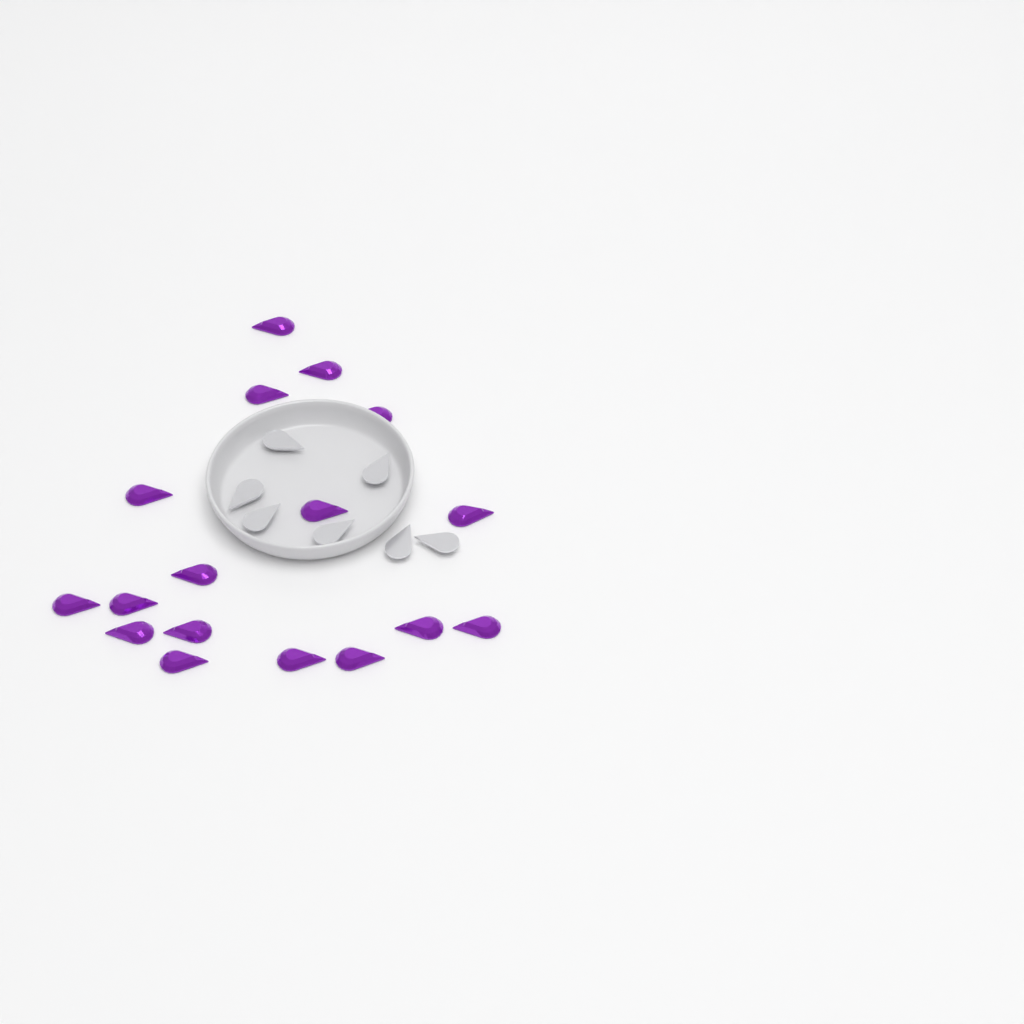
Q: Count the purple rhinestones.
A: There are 17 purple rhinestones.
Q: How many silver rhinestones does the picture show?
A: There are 7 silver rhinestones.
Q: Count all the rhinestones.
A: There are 24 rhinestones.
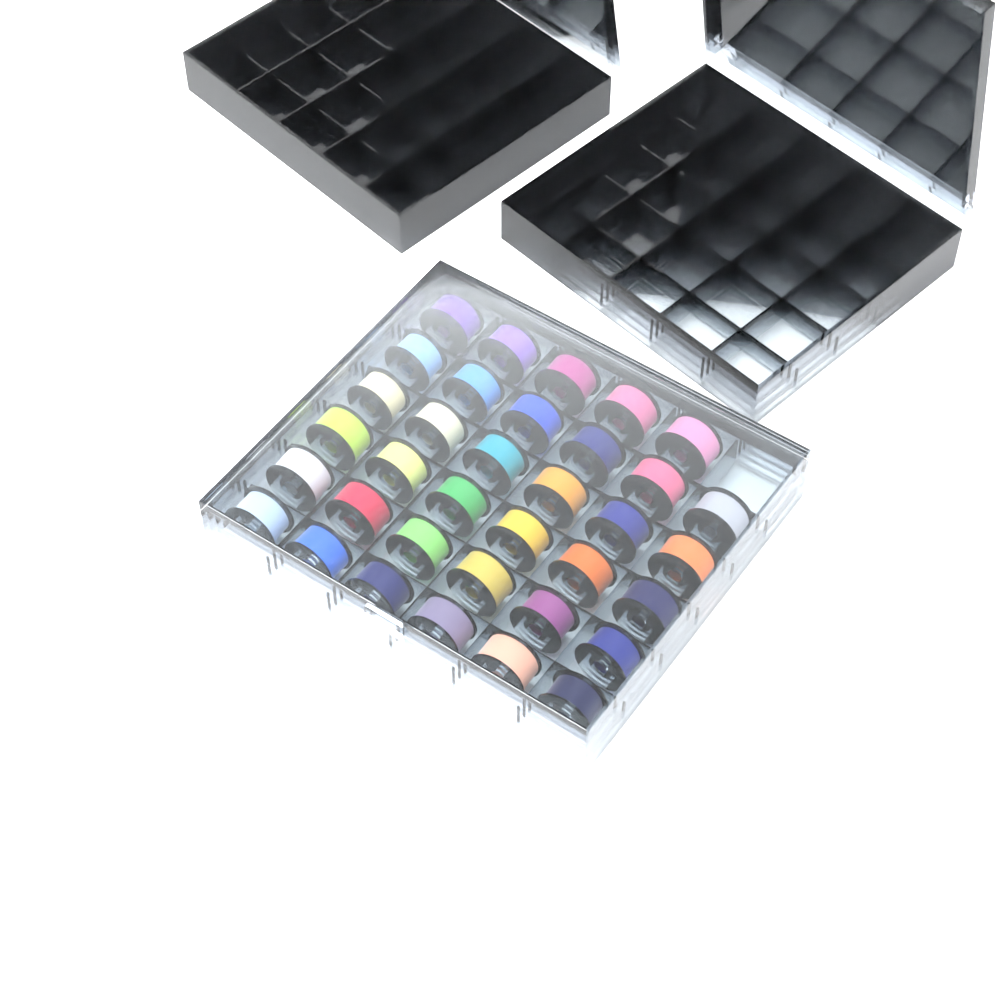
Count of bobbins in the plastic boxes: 35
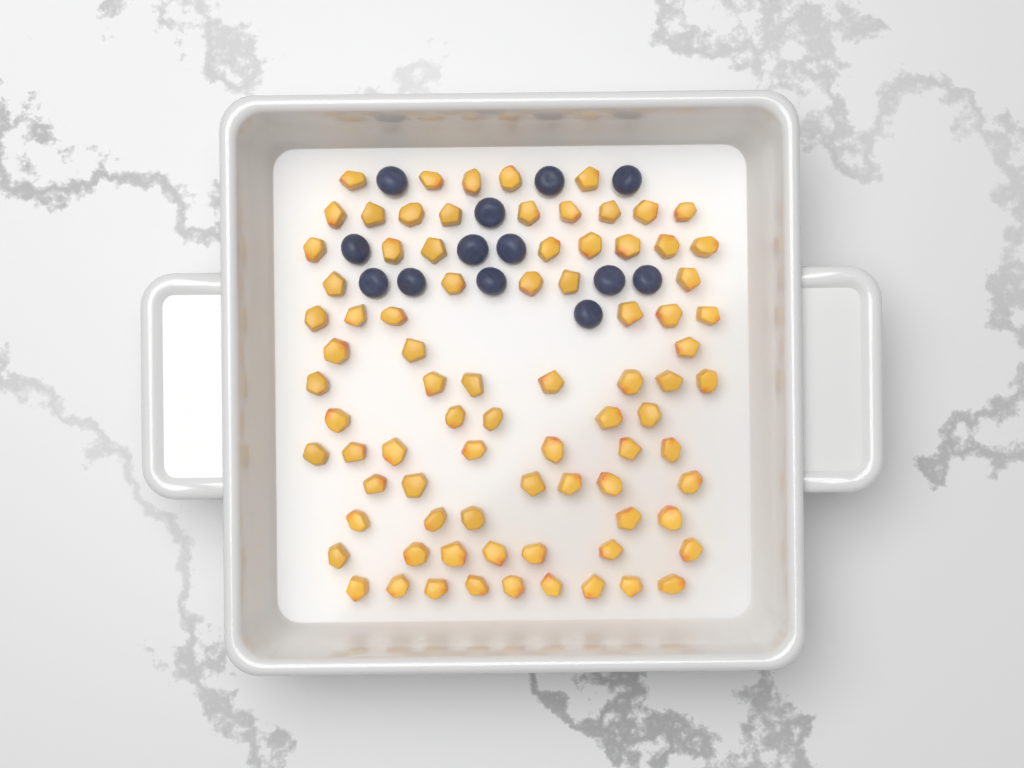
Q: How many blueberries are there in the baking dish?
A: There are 13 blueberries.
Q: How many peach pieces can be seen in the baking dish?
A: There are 82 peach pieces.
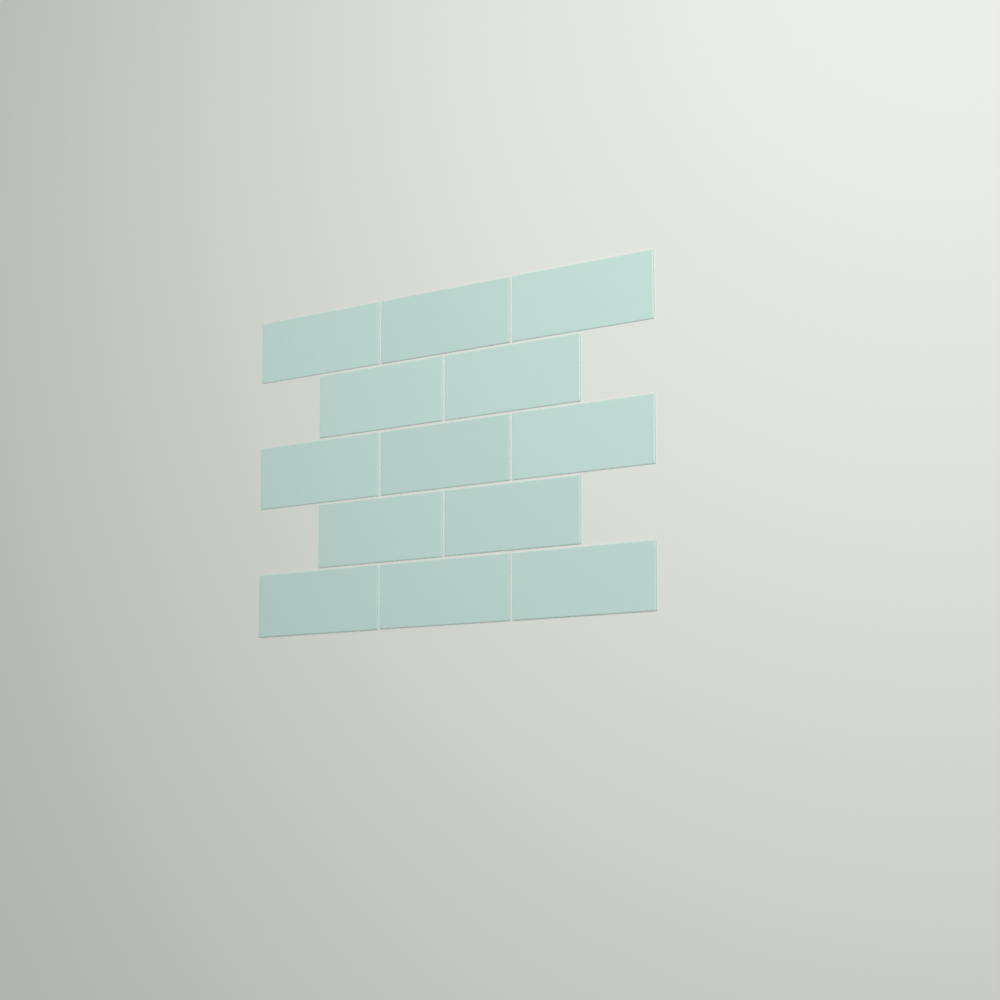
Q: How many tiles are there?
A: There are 13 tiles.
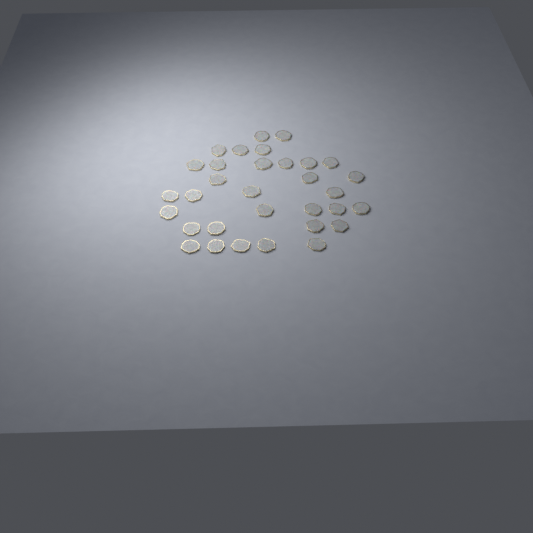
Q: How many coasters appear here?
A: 32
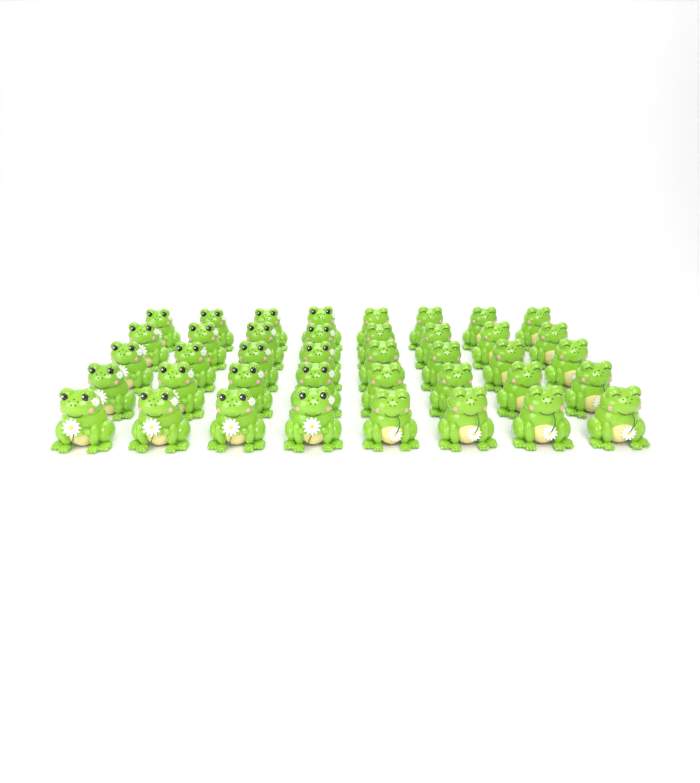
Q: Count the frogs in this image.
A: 40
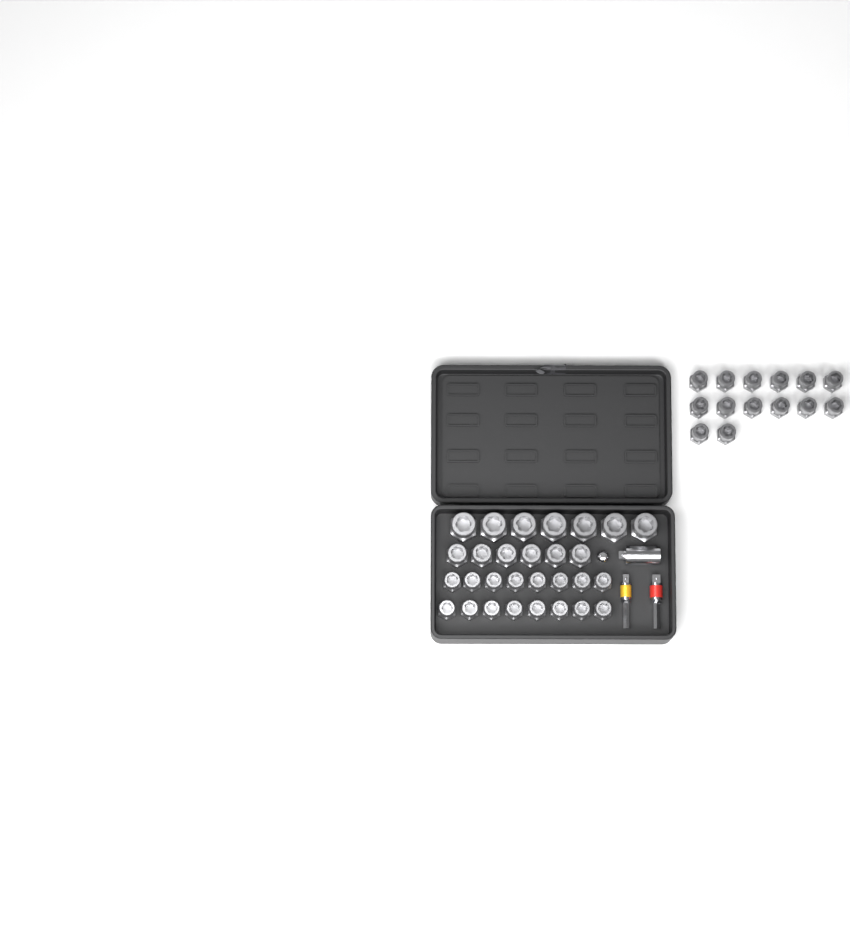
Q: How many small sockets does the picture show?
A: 30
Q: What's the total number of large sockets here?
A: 7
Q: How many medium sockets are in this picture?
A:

# Request
Render every line of the data above as a Markdown table with the columns "Row" and "Entry," numbering the rows in order and skipping any blank lines. Leave the pictures out of the table.

# Task solution
| Row | Entry |
|---|---|
| 1 | Q: Count the purple rhinestones. |
| 2 | A: There are 17 purple rhinestones. |
| 3 | Q: How many silver rhinestones does the picture show? |
| 4 | A: There are 7 silver rhinestones. |
| 5 | Q: Count all the rhinestones. |
| 6 | A: There are 24 rhinestones. |
| 7 | Count of bobbins in the plastic boxes: 35 |
| 8 | Q: How many blueberries are there in the baking dish? |
| 9 | A: There are 13 blueberries. |
| 10 | Q: How many peach pieces can be seen in the baking dish? |
| 11 | A: There are 82 peach pieces. |
| 12 | Q: How many tiles are there? |
| 13 | A: There are 13 tiles. |
| 14 | Q: How many coasters appear here? |
| 15 | A: 32 |
| 16 | Q: Count the frogs in this image. |
| 17 | A: 40 |
| 18 | Q: How many small sockets does the picture show? |
| 19 | A: 30 |
| 20 | Q: What's the total number of large sockets here? |
| 21 | A: 7 |
| 22 | Q: How many medium sockets are in this picture? |
| 23 | A: |